I’ve been on here working on some site cleanup. You likely wouldn’t notice it unless you went into the archives, we’ve been deleting random characters that got inserted into some posts, along with tidying up the homepage (deleting broken links etc.)
I have no idea who’s around today, which is a big travel holiday for some of us in the U.S. and not for others. Let’s have a Random Monday open thread — I’ll drop by, anything you want to talk about is fine. I personally have been experimenting in our extreme heat (upper 90s for days on end, fairly unusual here) with the Really Heady Stuff. Montale Jasmin Full I love so much in this weather — a truly ripe jasmine that I don’t wear in small enclosed spaces shared by non-perfume-lovers. Carnal Flower and VC&A Gardenia — big, big hits in this heat. I also love my sweaty scents like Amaranthigh and Worth Courtesan in the heat. Bal a Versailles is wonderful on a super-hot day. The only huge fail I’ve had in the heat was Teo Cabanel Alahine, a big scent on my skin that was an almost instant scrubber. I’m thinking the ambery aspect of it? Really, it made me gag. Weird, because I know one of you commented on how much you loved it on sultry days. So if you’re reading this and you live in a hot climate and you think we’re out of our minds: give it a whirl, you might be surprised. After all, when are you supposed to smell jasmine? On some sultry night in a tropical clime, yes? Yes. Has anyone worn … hmm, how about Angel? Angel would kill me dead under regular circumstances, it seems like even a worse idea now. OTOH I’m toying with trying out either my vintage Dior Poison tomorrow (it’s supposed to be 99) or Gucci Rush, what do you think?

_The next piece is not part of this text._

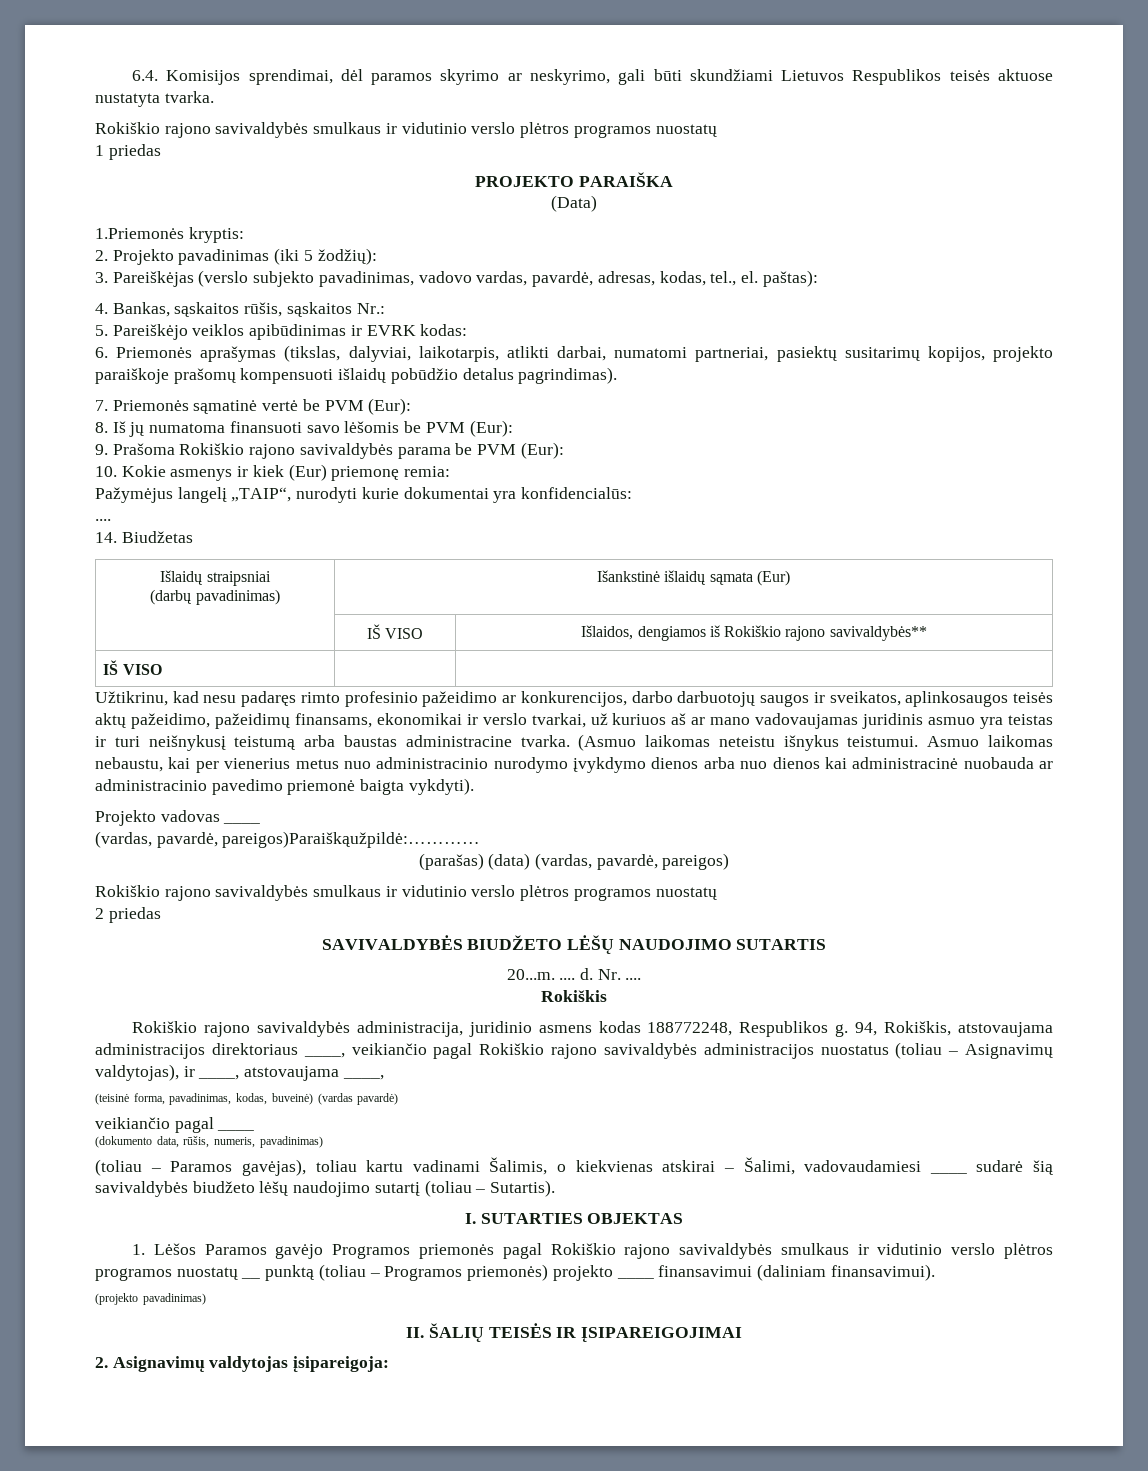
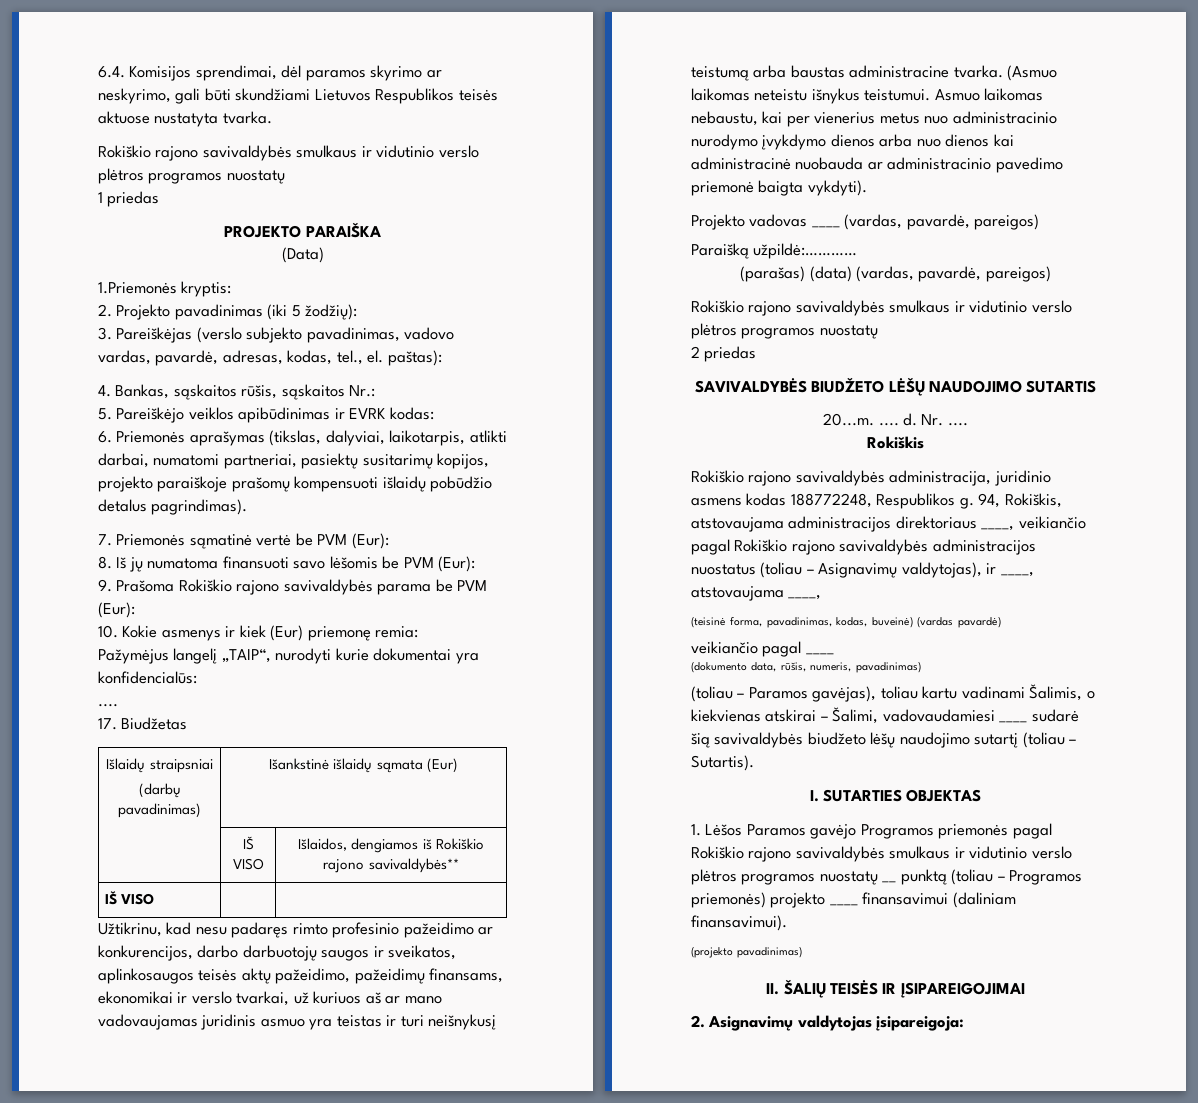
[95,532,117,543] 14. -> [98,718,117,730] 17.
[95,831,481,848] // (vardas, pavardė, pareigos)Paraiškąužpildė:………… -> [844,214,1040,230] [691,243,858,259] (vardas, pavardė, pareigos) // Paraišką užpildė:…………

So: floor’s open. Any perfume-y stuff on your mind? Any great new purchases or wants? Anyone want to place any solid bets on whether I loved or hated Manoumalia?
image: photo I took last summer of the bees on the echinacea. I found it in my photo archives and it made me smile, so I’m using it again. Yes, if you are curious: Hecate is still petting bees, and she almost never gets stung now.